Fieldstone did have quality controls in place. It had a way to detect house flippers and to guard against predatory lending when borrowers refinanced. It gauged the performance of underwriters monthly and cut ties with brokers whose loans went bad, according to regulatory filings.
But the company had a blind spot in its system. It couldn't track mortgages it originated before mid-2003 - or how often the loans defaulted or were paid off early - because it sold all of its loans, according to filings. So executives couldn't really know how well their quality checks would protect them from losses.
Industrywide data on subprime loan performance that Fieldstone executives could review was obscured by a backdrop of home prices that had been rising since the mid-1990s. Higher home prices masked problems because borrowers could sell with enough equity to cover the loan.
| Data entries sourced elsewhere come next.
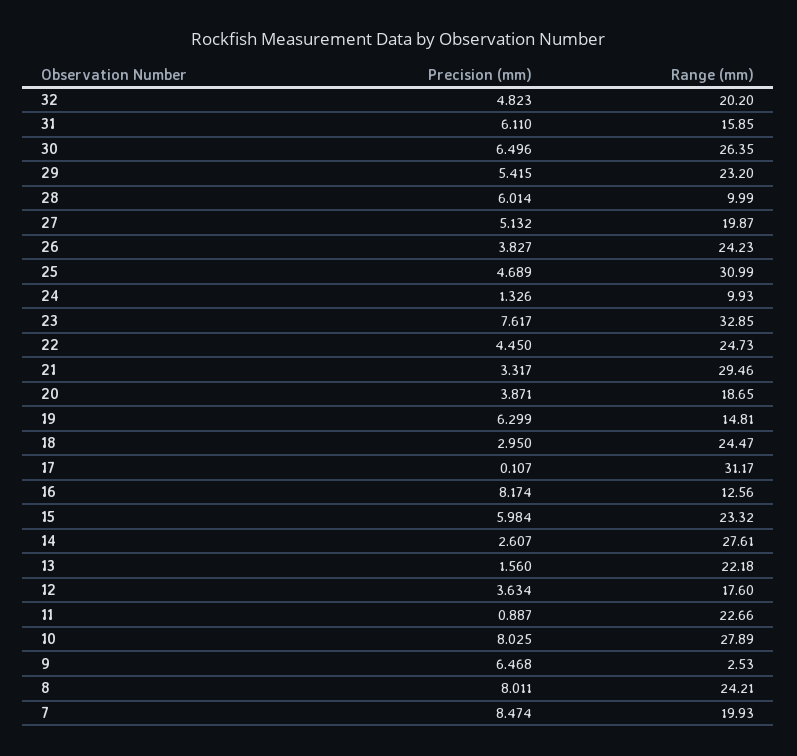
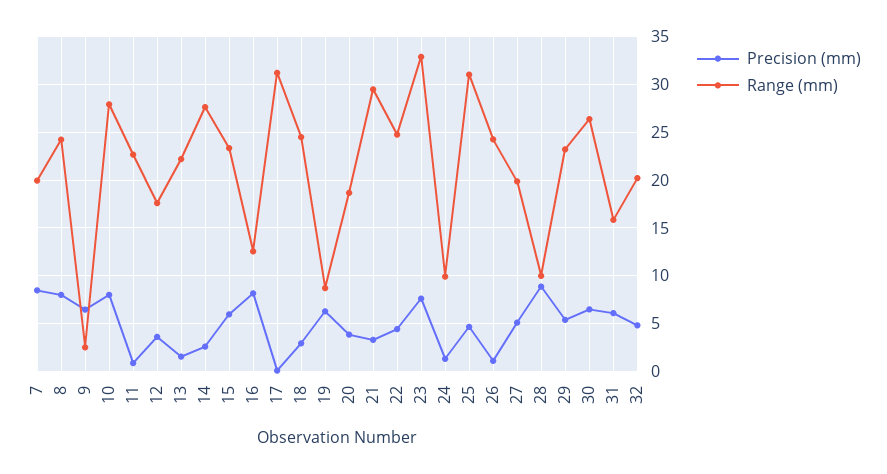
Precision (mm), 28: 6.014 -> 9
Precision (mm), 26: 3.827 -> 1
Range (mm), 19: 14.81 -> 9

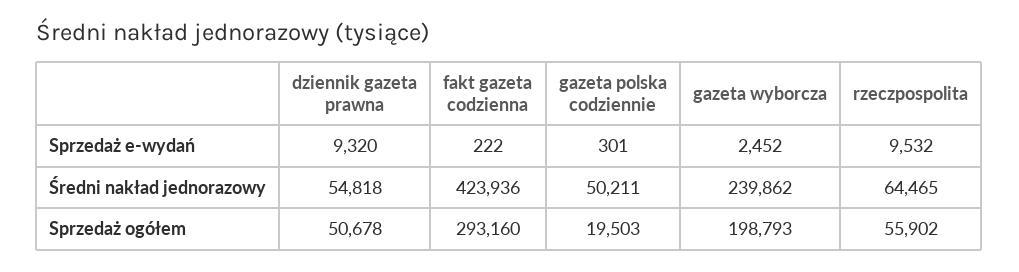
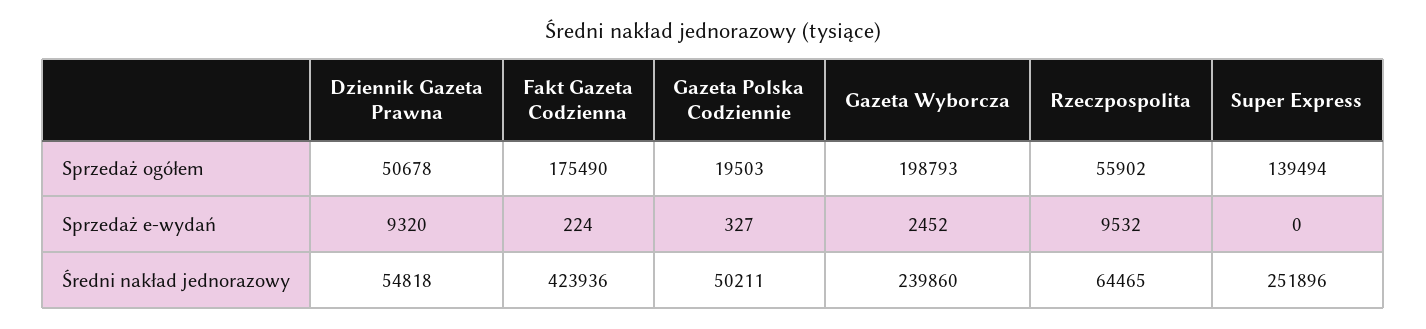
fakt gazeta codzienna, Sprzedaż e-wydań: 222 -> 224
gazeta polska codziennie, Sprzedaż e-wydań: 301 -> 327
gazeta wyborcza, Średni nakład jednorazowy: 239862 -> 239860
fakt gazeta codzienna, Sprzedaż ogółem: 293160 -> 175490
Super Express, Sprzedaż ogółem: none -> 139494
Super Express, Sprzedaż e-wydań: none -> 0
Super Express, Średni nakład jednorazowy: none -> 251896

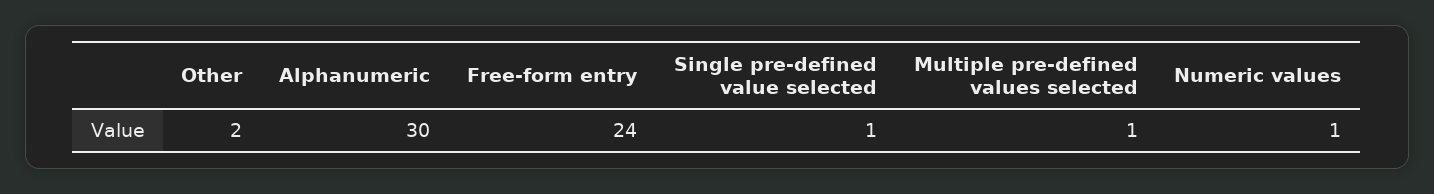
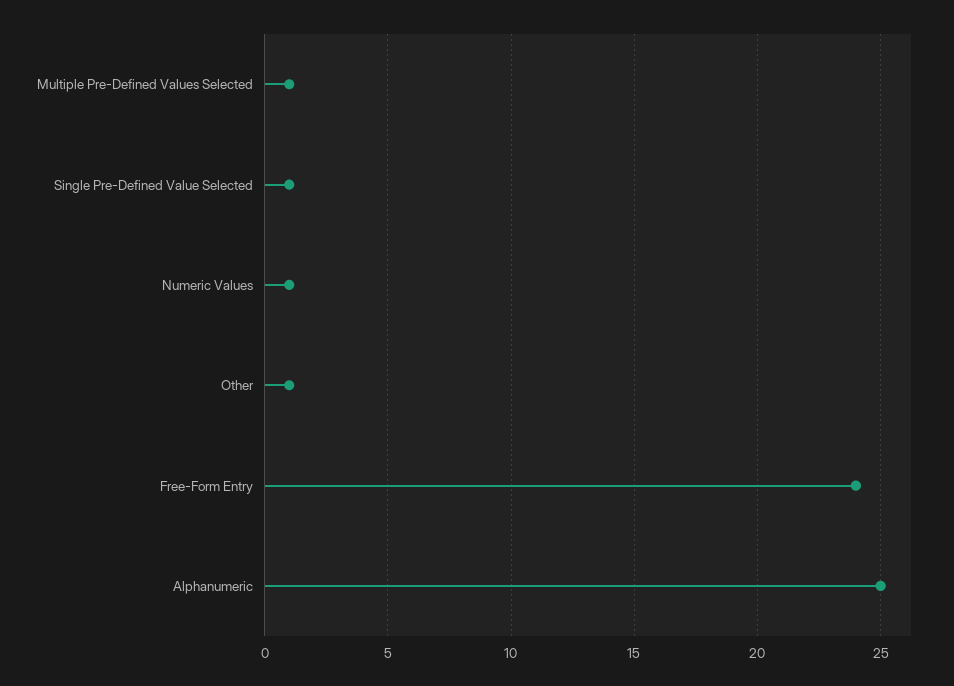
Other: 2 -> 1
Alphanumeric: 30 -> 25

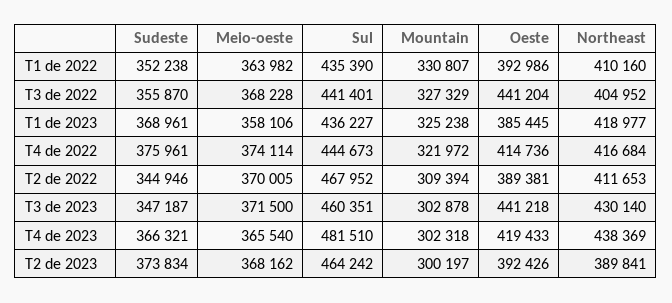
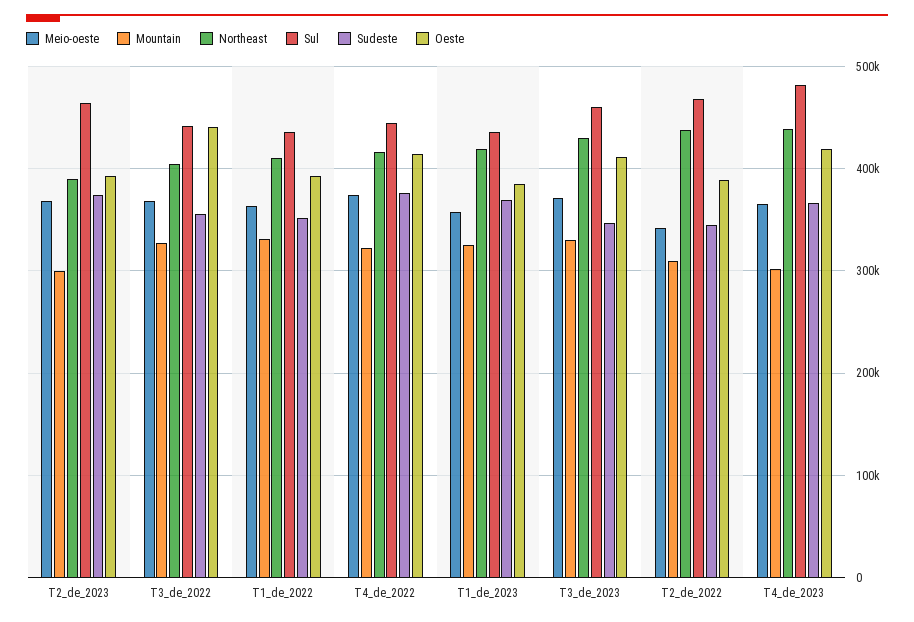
Meio-oeste, T2 de 2022: 370005 -> 340000
Northeast, T2 de 2022: 411653 -> 440000
Mountain, T3 de 2023: 302878 -> 330000
Oeste, T3 de 2023: 441218 -> 410000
And in the heights of the subprime boom, pushing the lending envelope became the norm. Williams, who left Fieldstone in May, said she didn't worry about the lending guidelines at the time because brokers often complained they were too restrictive for them to compete. In retrospect, she said, the company didn't watch its operations or borrowers closely enough.
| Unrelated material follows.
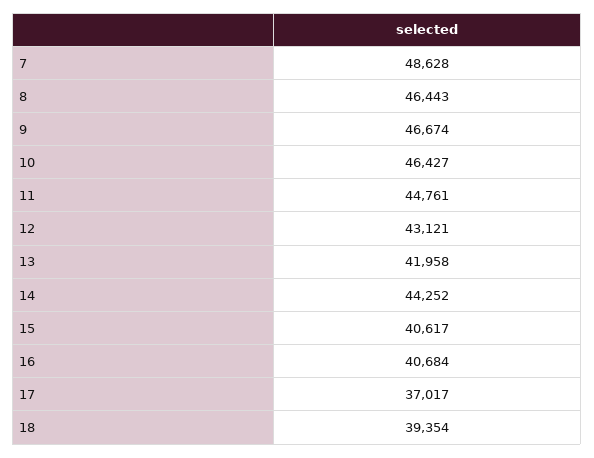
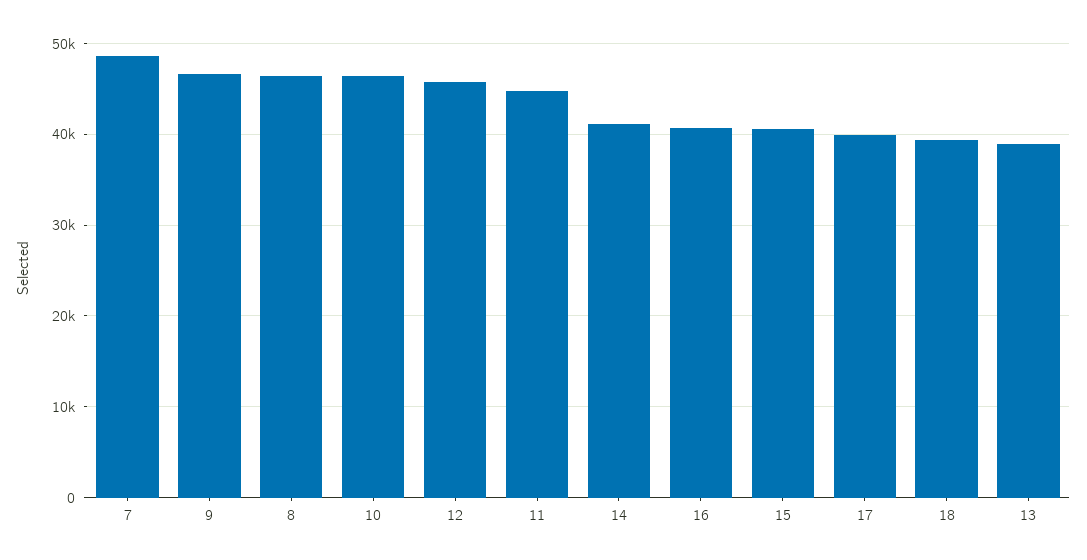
12: 43121 -> 46000
13: 41958 -> 39000
14: 44252 -> 41000
17: 37017 -> 40000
Steve Morberg, a former West Coast account executive, said the company often lagged behind the market with new products. "We were always told by management: `We're doing it right. We want to stay in business. We don't want to do those crazy loans,'" he said.
Expecting demand
Even when loan delinquencies began to rise and home appreciation slowed nationwide, Fieldstone executives said they saw opportunity. According to a presentation to investors in Las Vegas in January 2007, executives argued that competitors wouldn't be able to survive and that rising consumer debt would drive demand for subprime loans. They also said they would tighten lending guidelines and add to their sales force.
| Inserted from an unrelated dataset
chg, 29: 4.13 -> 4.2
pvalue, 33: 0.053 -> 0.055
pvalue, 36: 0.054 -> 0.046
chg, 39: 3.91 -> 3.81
But at that time, they were getting margin calls from Wall Street lenders. And one of their peers, Harkness, was making waves.
The general counsel had been with the company since 2004 and had weathered her share of corporate upheavals. She was a lawyer at Enron Corp. before it collapsed and, according to one press account, she once questioned Andrew Fastow, the chief financial officer, about his now infamous off-the-book partnerships that landed him in jail for fraud.